### OBJECTIF À ATTEINDRE
Indiquez, s'il vous plaît, si chacune des affirmations suivantes concorde avec le texte à analyser, en répondant par oui ou non et en citant à l'identique les mots du texte qui tranchent : 1. La pluralité des consciences a pour corollaire leur discontinuité. 2. Les principes d'unité distincts y sont nommés des substances. 3. Les unités de conscience s'y entendent comme des concentrations successives de la pluralité phénoménale extérieure.

### TEXTE À ANALYSER
--------------------------------------------------

La pluralité des consciences a donc pour corollaire la discontinuité des consciences : d’où je tire cette conséquence, c’est que, dans l’hypothèse d’une unité primitive, homogène, sans division et absolument continue, la pluralité des consciences serait impossible. Cette grande unité, en lui supposant un moi, n’en aurait qu’un seul, et ne se démembrerait pas en consciences diverses et séparées. Supposez l’être infini, un et homogène, supposez-le affecté de phénomènes multiples, supposez enfin qu’il ait conscience de lui-même, je le répète, il y aura en lui une seule conscience, une conscience totale et unique, mais non une pluralité de consciences fermées les unes aux autres, comme le sont les consciences humaines : d’où je conclus qu’entre l’unité primitive, s’il y a une telle unité, et la multitude infinie des phénomènes, il doit y avoir des principes d’unité distincts, des points de conscience. Je ne les appellerai pas des substances, puisque la chose en soi m’est inconnue et que le mot substance en dit peut-être trop pour ce mode d’existence qui tient encore tant au phénomène ; peut-être enfin l’être est-il substantiellement indivisible. Cependant, il doit y avoir au moins des forces individuelles qui à leur base échappent à nos regards, mais qui se manifestent à elles-mêmes leur unité dans le fait de conscience. Ces unités de conscience ne peuvent d’ailleurs s’entendre comme des concentrations successives de la pluralité phénoménale extérieure, car ce serait revenir à l’hypothèse déjà réfutée.

--------------------------------------------------

### DONNÉES FOURNIES
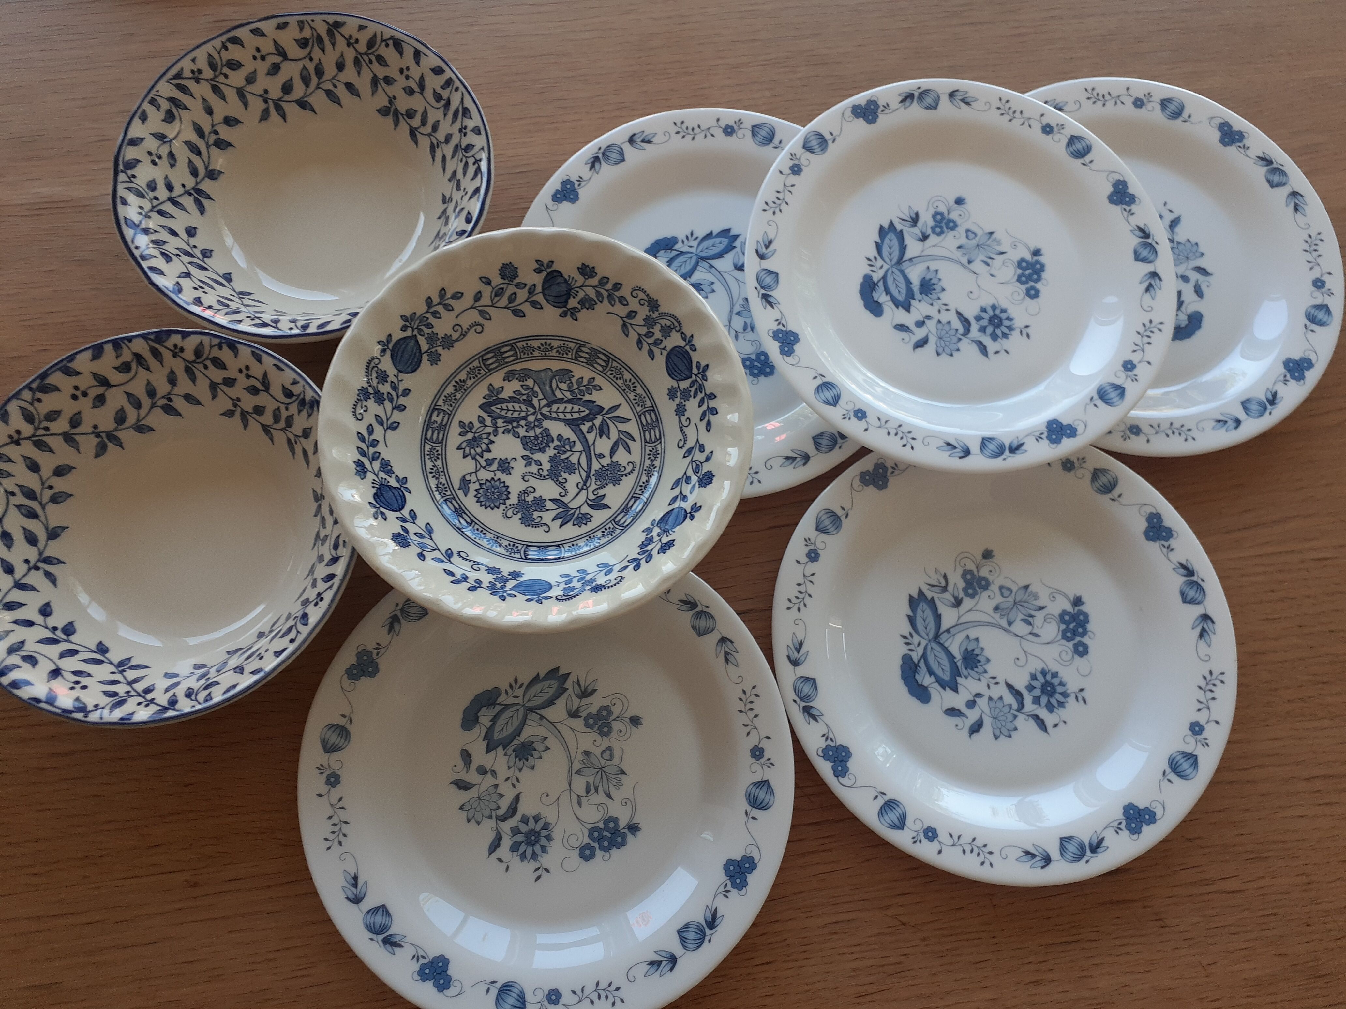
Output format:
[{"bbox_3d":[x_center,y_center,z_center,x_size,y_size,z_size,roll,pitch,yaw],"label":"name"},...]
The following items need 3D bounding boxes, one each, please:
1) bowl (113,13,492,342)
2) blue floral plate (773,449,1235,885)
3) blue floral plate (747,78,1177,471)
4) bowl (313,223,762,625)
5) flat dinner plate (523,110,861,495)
[{"bbox_3d":[-0.158,-0.137,0.470,0.159,0.047,0.159,0,74,-2],"label":"bowl"},{"bbox_3d":[0.137,0.057,0.440,0.193,0.017,0.193,1,74,-2],"label":"blue floral plate"},{"bbox_3d":[0.127,-0.105,0.473,0.193,0.017,0.193,0,74,-2],"label":"blue floral plate"},{"bbox_3d":[-0.053,-0.027,0.427,0.167,0.043,0.167,0,73,-3],"label":"bowl"},{"bbox_3d":[0.020,-0.093,0.478,0.193,0.017,0.193,0,74,-2],"label":"flat dinner plate"}]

--------------------------------------------------

### RÉSULTAT ATTENDU
1. Oui : « La pluralité des consciences a donc pour corollaire la discontinuité des consciences »
2. Non : « Je ne les appellerai pas des substances »
3. Non : « Ces unités de conscience ne peuvent d’ailleurs s’entendre comme des concentrations successives de la pluralité phénoménale extérieure »